In 1887 Dolce Cabot began extramural study from Canterbury College, attending lectures in 1891 and 1892. She failed to complete her BA, but as a result of some trenchant articles on women's suffrage published in the Canterbury Times succeeded in gaining employment as editor of the 'Ladies' page' of that paper, a position she held from May 1894 until October 1907. Her appointment is said to have been the first of any woman to the staff of a New Zealand newspaper.
Dolce Cabot published some poetry and a few short stories; two poems were included in W. F. Alexander and A. E. Currie's anthology, New Zealand verse (1906). But she correctly identified journalism as her significant work. In contrast to the more common use of pseudonyms and anonymity, Cabot's weekly pages carried her own name, evidently signalling her determination to advance the cause of women. While she always included social and fashion notes, handy hints and syndicated material, her editorial purpose was clearly educational: she reported women's successes and encouraged women to aim at professionalism – a quality much praised in her own work – in all areas of their lives. Sensible exercise and dress as a means to good health, proper training for housewives and domestic workers, new career opportunities, and the practice and philosophy of education (with an emphasis on the role and rights of female teachers) were recurrent themes.

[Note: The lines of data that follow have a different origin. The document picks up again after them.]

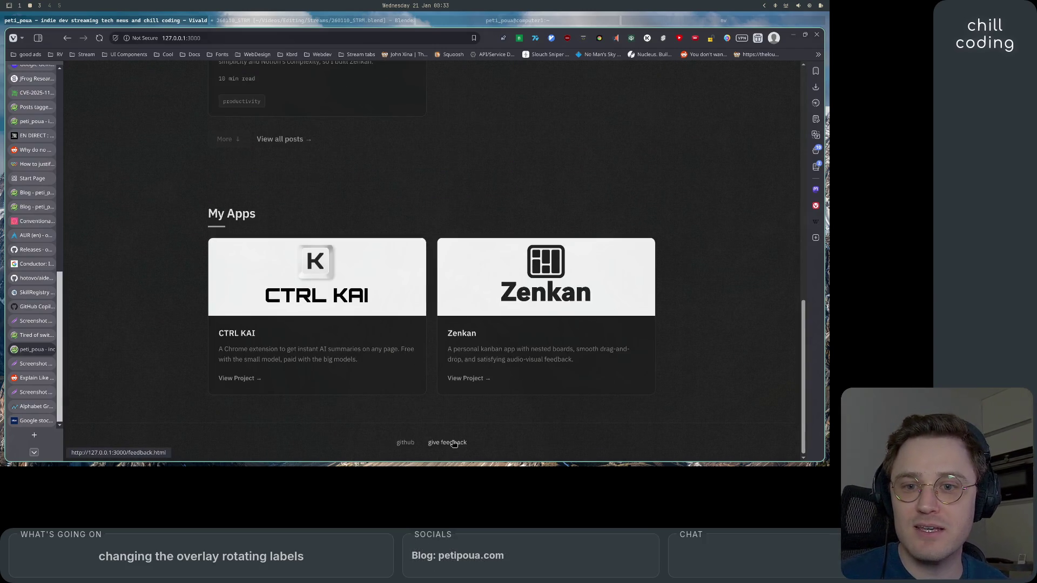
pyautogui.click(454, 444)
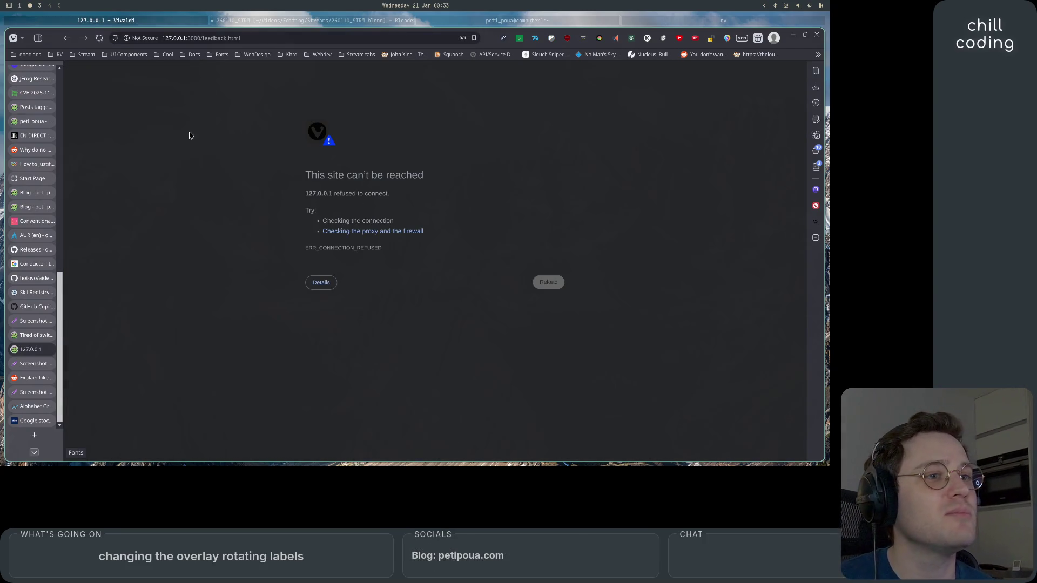
pyautogui.click(34, 334)
pyautogui.scroll(3, 33, 362)
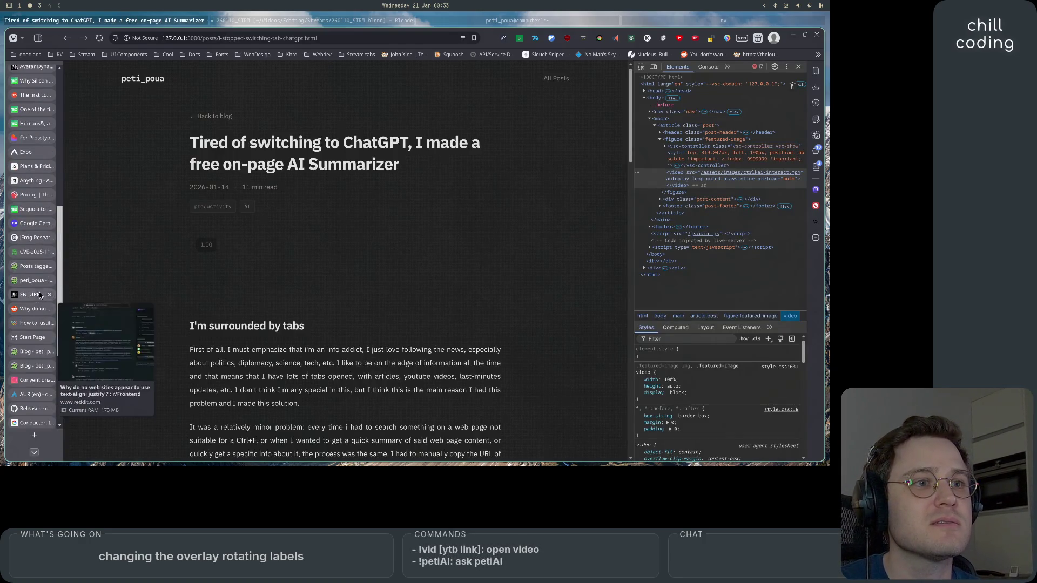
pyautogui.click(33, 352)
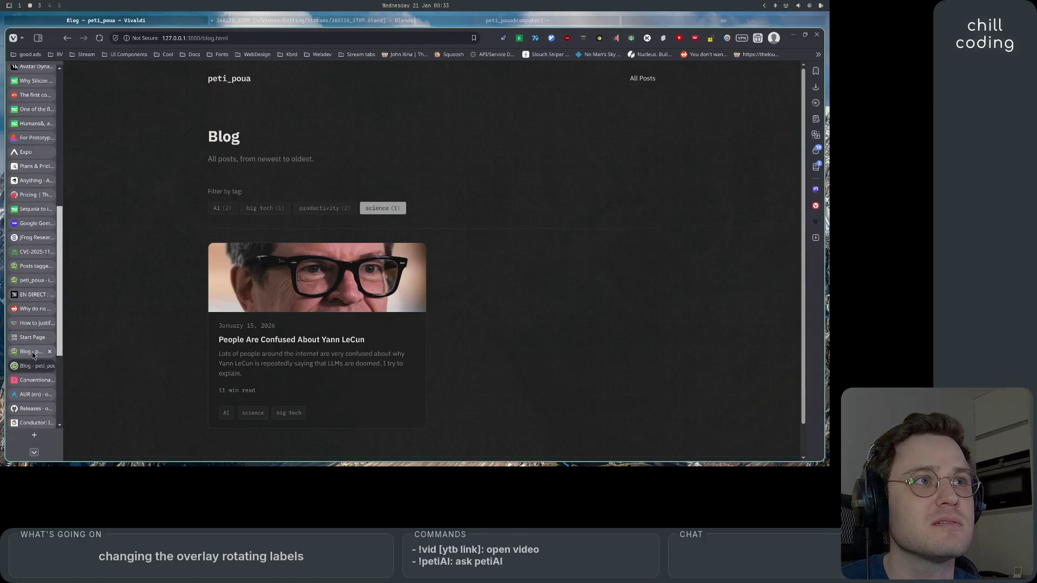
pyautogui.click(34, 265)
pyautogui.click(52, 280)
pyautogui.scroll(-10, 112, 284)
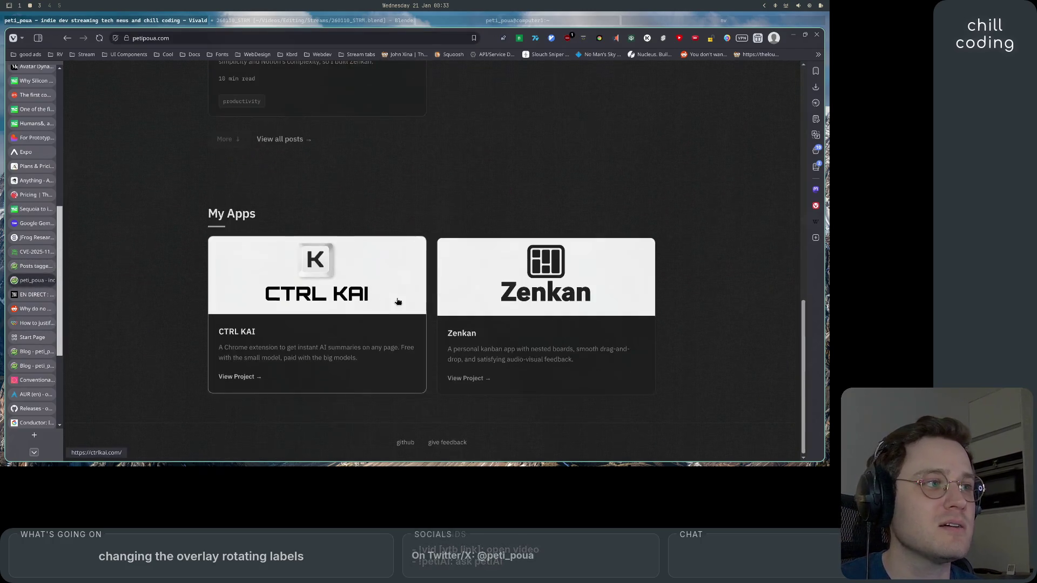
pyautogui.click(449, 443)
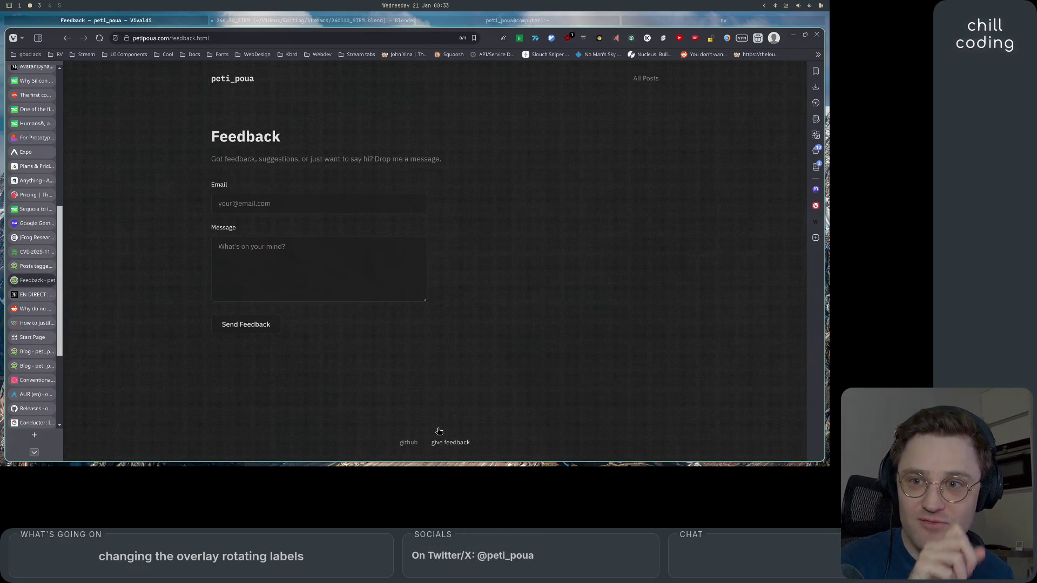
# - Autofill the Email field with the saved address, delete its numeric '+' suffix, and focus the Message box
pyautogui.click(280, 203)
pyautogui.click(299, 273)
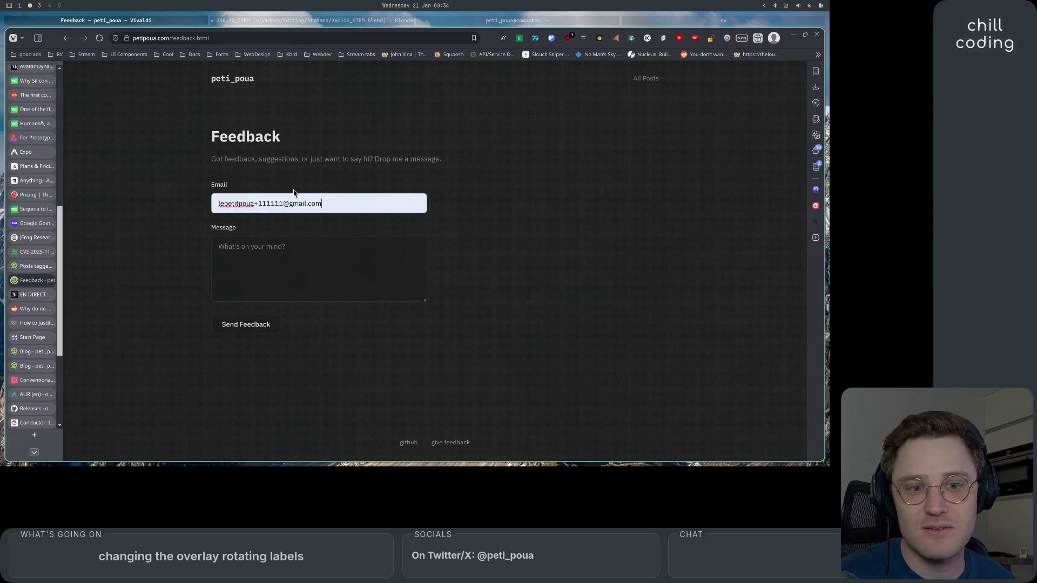
pyautogui.moveTo(348, 206); pyautogui.dragTo(193, 202)
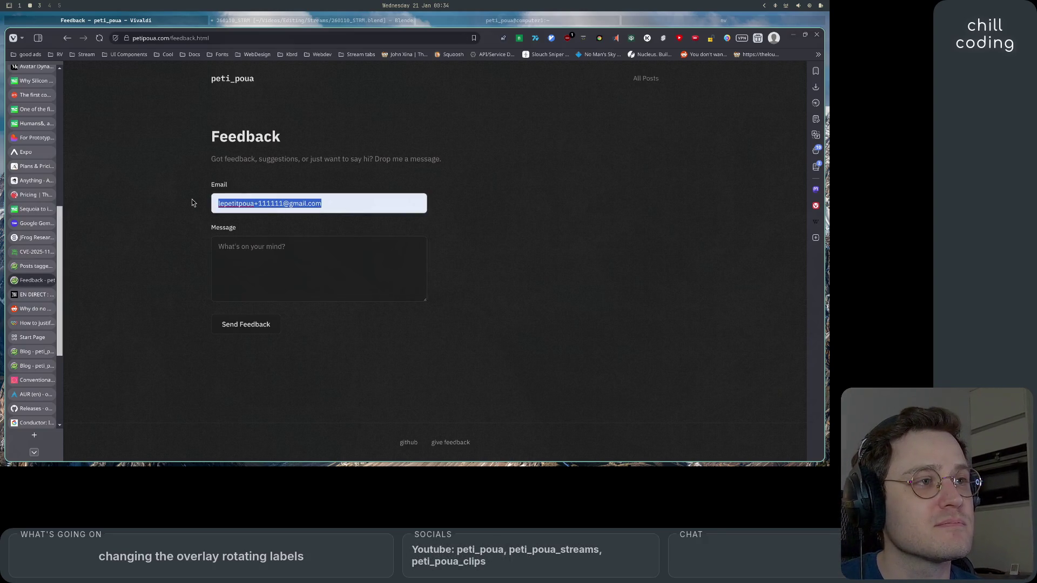
pyautogui.click(193, 203)
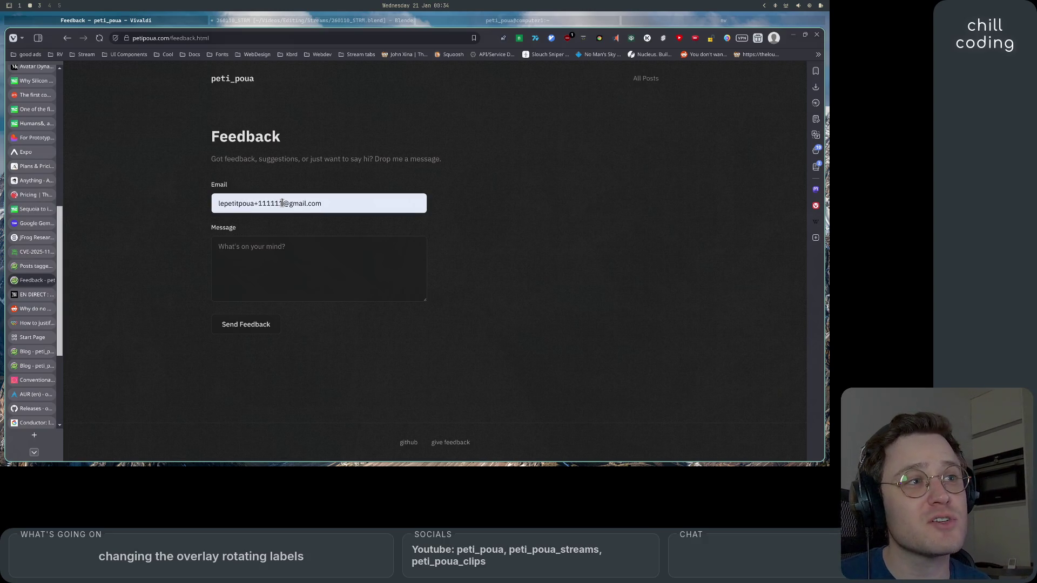
pyautogui.moveTo(281, 203); pyautogui.dragTo(255, 203)
pyautogui.press('BackSpace')
pyautogui.moveTo(324, 203); pyautogui.dragTo(203, 201)
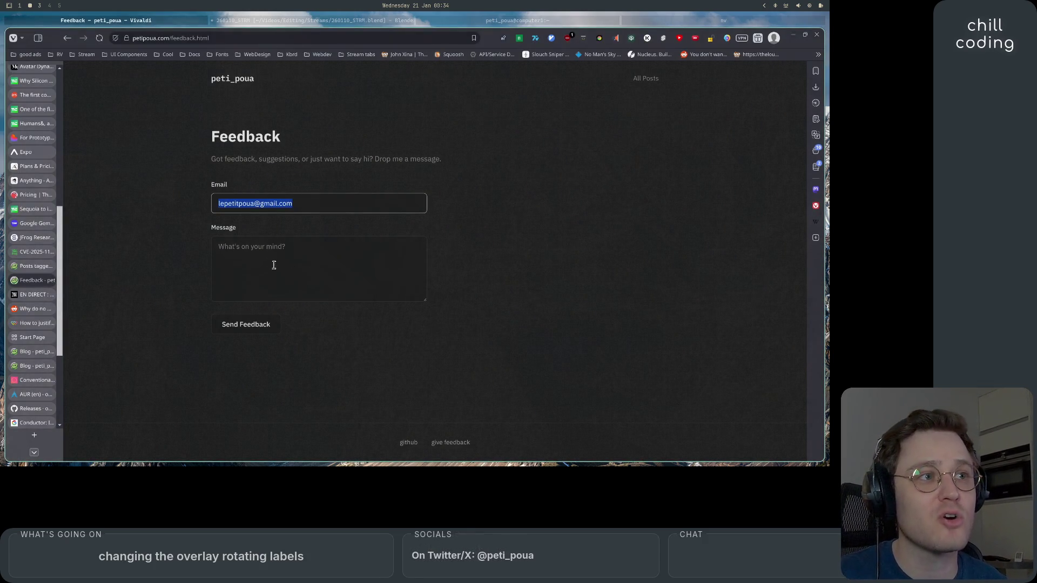
pyautogui.click(349, 259)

Equally important to the development of women, in Cabot's eyes, were moral, humanitarian and artistic interests. She recommended charity and common-sense Christianity; denounced the sweated labour of Christchurch dressmakers; deplored child marriage in India and the wearing of sealskin coats; and organised collections for soldiers in South Africa. In 1894 she promoted the establishment of a women's orchestra, and the following year, with Christina Henderson and others, founded a club, known as The Idlers, which offered recitations and music as a recreation for women of 'the brain-working class'. She wrote knowledgeably about art.
Although Cabot's themes remained relatively constant during her editorship, her political orientation changed. As an ardent suffragist she had sympathetically reported meetings of women's groups, and at a meeting of the Canterbury Women's Institute in 1896 proposed a motion calling for the admission of women to Parliament. But after the turn of the century she displayed doubts about the extension of women's sphere, even while she continued to advocate it. Typically for her time, her ideological commitment to justice and equality for women was always based on a belief in their inherent moral superiority and the pre-eminence of their role as wives and mothers.
Dolce Cabot resigned from the Canterbury Times when she married Andrew Duncan, a railway stationmaster, at Timaru on 30 October 1907. Although she promised to continue as an occasional correspondent for the paper, she appears to have published little after this time. Seven step-children from her husband's previous marriage, his career which entailed shifts to Greymouth about 1910, Wellington in 1912 and Auckland in 1915, and his disinclination for public life may all have helped to curtail her literary activities. However, given her growing conservatism about working wives and her unswerving moral principles, Dolce Duncan most probably practised what Dolce Cabot had preached.
She continued to take a keen interest in education, especially that of women. In 1922 she helped launch the Ladies' Mirror in Auckland, contributing an article on 'The Auckland Women's Club' for the first issue, but published only two further articles in the magazine, on literary subjects. On her husband's retirement in 1922 the couple moved to Manurewa, and about 1928 returned to Christchurch, where Andrew died in 1935. Dolce Duncan died at Christchurch on 31 May 1943. The brevity of her obituaries is perhaps the clearest testimony to her withdrawal from public life in her later years: a few lines marked the career of a woman who, as a pioneer among journalists, had helped shape the opinions of a generation of Canterbury women.